Every record below needs to be set down exactly. Pictures do not belong in the copy.

DATA SUPPLIED section start

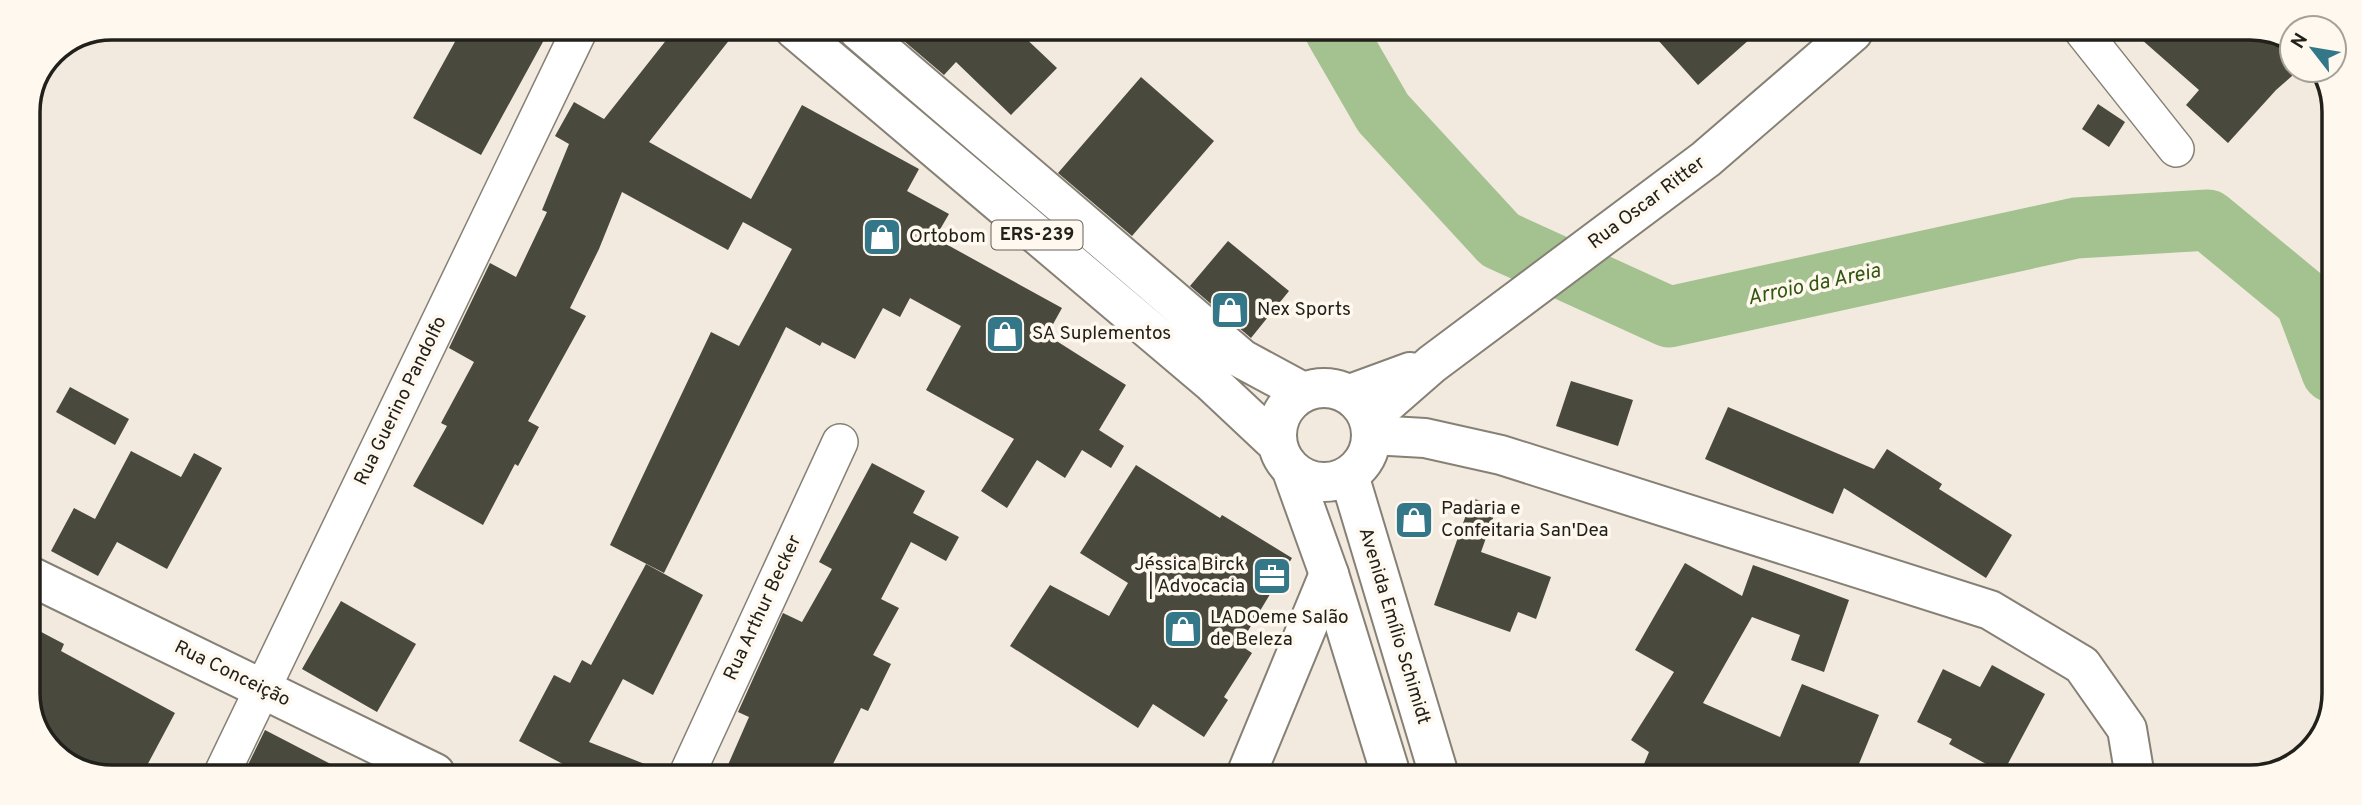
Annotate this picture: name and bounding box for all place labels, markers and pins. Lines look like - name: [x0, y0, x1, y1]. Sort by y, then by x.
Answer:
- shop icon: Ortobom: [861, 216, 903, 258]
- place label: Ortobom: [909, 225, 986, 249]
- shop icon: Nex Sports: [1209, 289, 1251, 331]
- place label: Nex Sports: [1257, 298, 1351, 322]
- shop icon: SA Suplementos: [984, 313, 1026, 355]
- place label: SA Suplementos: [1032, 322, 1171, 346]
- place label: Padaria e Confeitaria San'Dea: [1441, 497, 1609, 543]
- shop icon: Padaria e Confeitaria San'Dea: [1393, 499, 1435, 541]
- place label: Jéssica Birck | Advocacia: [1134, 553, 1245, 599]
- office icon: Jéssica Birck | Advocacia: [1251, 555, 1293, 597]
- place label: LADOeme Salão de Beleza: [1210, 606, 1349, 652]
- shop icon: LADOeme Salão de Beleza: [1162, 608, 1204, 650]

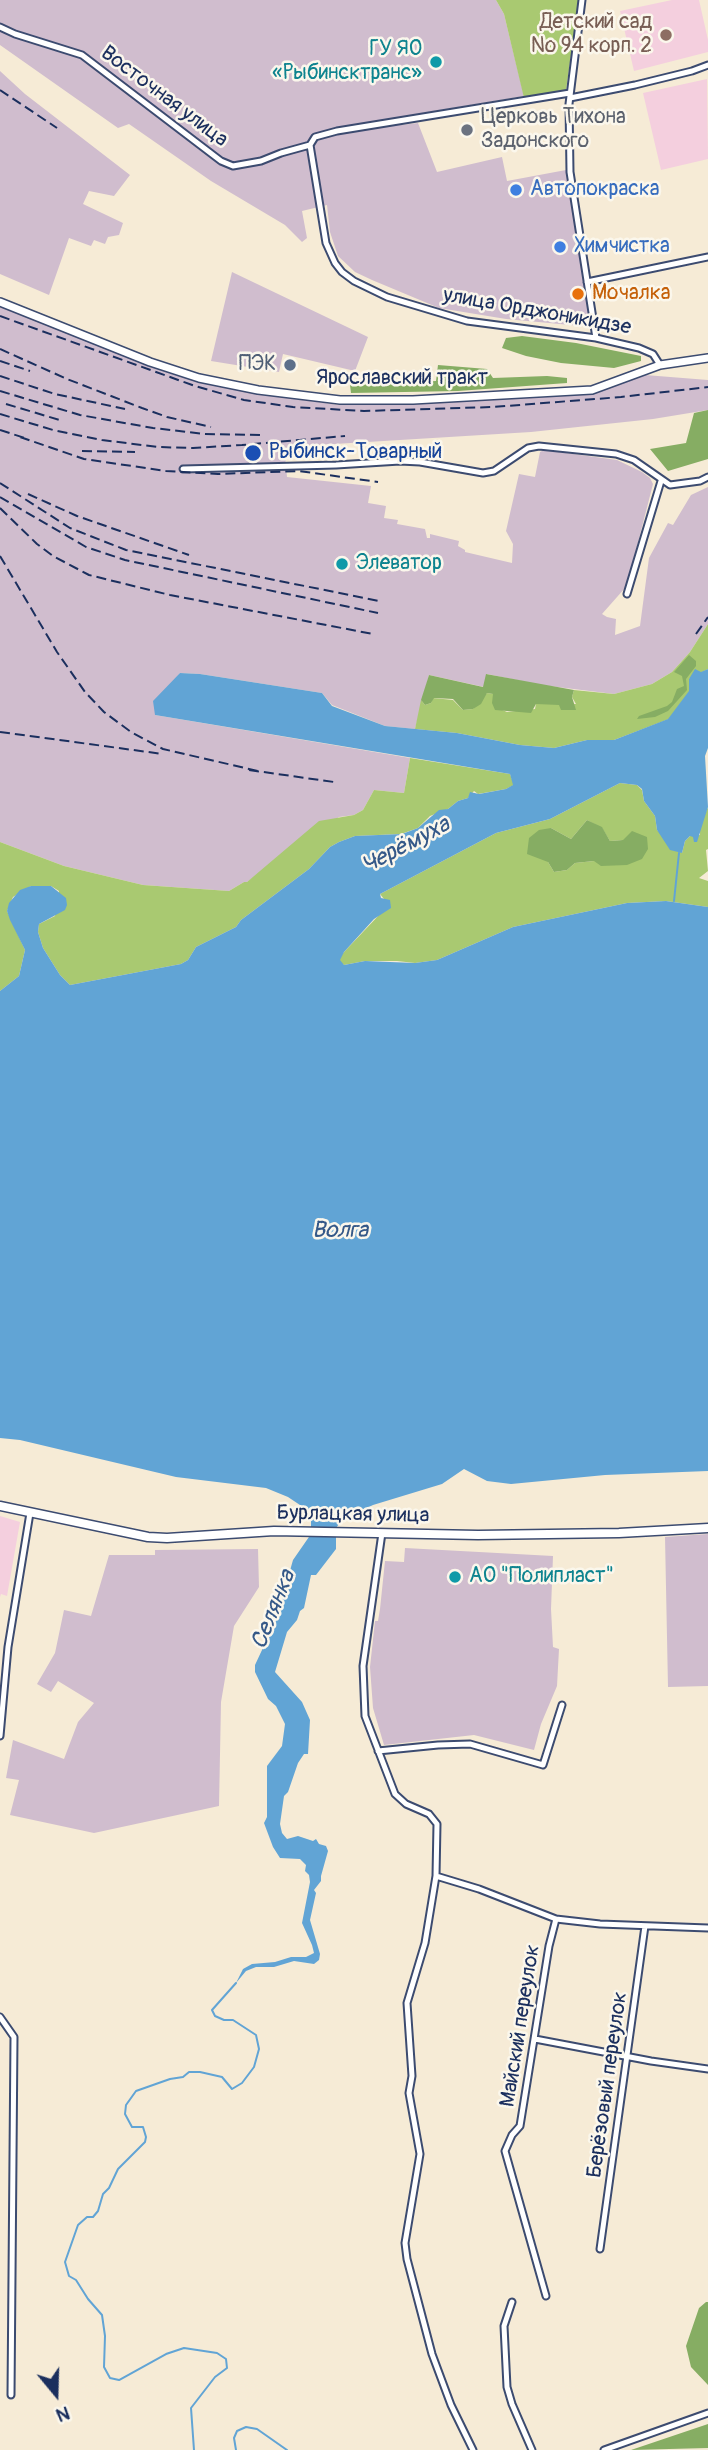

DATA SUPPLIED section end

ANSWER TO THIS TASK.
Annotate this picture: name and bounding box for all place labels, markers and pins. Lines look like - name: [x0, y0, x1, y1]. Sort by y, then by x.
Answer:
- shop icon: Ortobom: [861, 216, 903, 258]
- place label: Ortobom: [909, 225, 986, 249]
- shop icon: Nex Sports: [1209, 289, 1251, 331]
- place label: Nex Sports: [1257, 298, 1351, 322]
- shop icon: SA Suplementos: [984, 313, 1026, 355]
- place label: SA Suplementos: [1032, 322, 1171, 346]
- place label: Padaria e Confeitaria San'Dea: [1441, 497, 1609, 543]
- shop icon: Padaria e Confeitaria San'Dea: [1393, 499, 1435, 541]
- place label: Jéssica Birck | Advocacia: [1134, 553, 1245, 599]
- office icon: Jéssica Birck | Advocacia: [1251, 555, 1293, 597]
- place label: LADOeme Salão de Beleza: [1210, 606, 1349, 652]
- shop icon: LADOeme Salão de Beleza: [1162, 608, 1204, 650]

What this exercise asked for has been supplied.